The BCDC was also selected to work with the Defense Advanced Research Projects Agency (DARPA) on its Aircrew Labor In-cockpit Automation System (ALIAS), which works to reduce risks for pilots and aircraft in high-risk missions.

"Working together with Texas, we have an opportunity to use autonomous helicopters to completely change the conversation around wildfires from containing them to extinguishing them,” Stuart Young, DARPA program manager for ALIAS, said in a release from DARPA.

The BCDC program will incorporate DARPA's automation toolkit, known as MATRIX, which has already demonstrated fully autonomous flight capabilities on approximately 20 aircraft platforms. MATRIX, which was developed by California-based Sikorsky Aircraft, was previously tested in proof-of-concept demonstrations of autonomous fire suppression in California and Connecticut earlier this year, according to DARPA.

“I am proud we are working with DARPA in a manner that will benefit Texas, the Department of Defense, and commercial industry,” retired Maj. Gen. Tim Green, director of the BCDC, said in the release. “Wildland firefighting will be the first mission application fully developed to take advantage of over a decade of work by DARPA on its Aircrew Labor In-cockpit Automation System (ALIAS).”
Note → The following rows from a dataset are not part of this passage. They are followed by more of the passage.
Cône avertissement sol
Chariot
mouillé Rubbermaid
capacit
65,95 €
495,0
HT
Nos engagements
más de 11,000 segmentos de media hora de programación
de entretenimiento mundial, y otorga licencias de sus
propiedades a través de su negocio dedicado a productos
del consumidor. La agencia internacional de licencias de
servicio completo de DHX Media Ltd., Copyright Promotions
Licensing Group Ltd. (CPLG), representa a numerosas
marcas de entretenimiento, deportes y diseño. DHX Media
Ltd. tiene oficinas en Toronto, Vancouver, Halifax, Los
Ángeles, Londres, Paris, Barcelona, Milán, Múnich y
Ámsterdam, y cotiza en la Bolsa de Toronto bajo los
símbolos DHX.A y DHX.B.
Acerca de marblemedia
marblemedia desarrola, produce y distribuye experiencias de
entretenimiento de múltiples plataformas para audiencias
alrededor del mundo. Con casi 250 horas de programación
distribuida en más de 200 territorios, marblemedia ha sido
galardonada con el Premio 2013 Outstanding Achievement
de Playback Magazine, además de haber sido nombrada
The BDC will test fully automated and semi-automated ALIAS-equipped aircraft on highly complex firefighting tasks. The complex will also work with Texas A&M University–Corpus Christi’s Autonomy Research Institute, the Texas Division of Emergency Management, the Texas A&M Engineering Extension Service, the Texas A&M Forest Service and the Texas A&M Engineering Experiment Station on the project.

John Diem, director of the innovation proving grounds at BCDC, will serve as principal investigator for the project.

“Advancing system capabilities through the last stages of technology maturation, operational testing, and concept development is always hugely exciting and rewarding,” Diem added in the release. “The best part of my career has been seeing systems I tested move into the hands of warfighters. Now, I’m proud to help ensure ALIAS is safe and effective in protecting life and property – and we will do that through realistic and challenging testing.”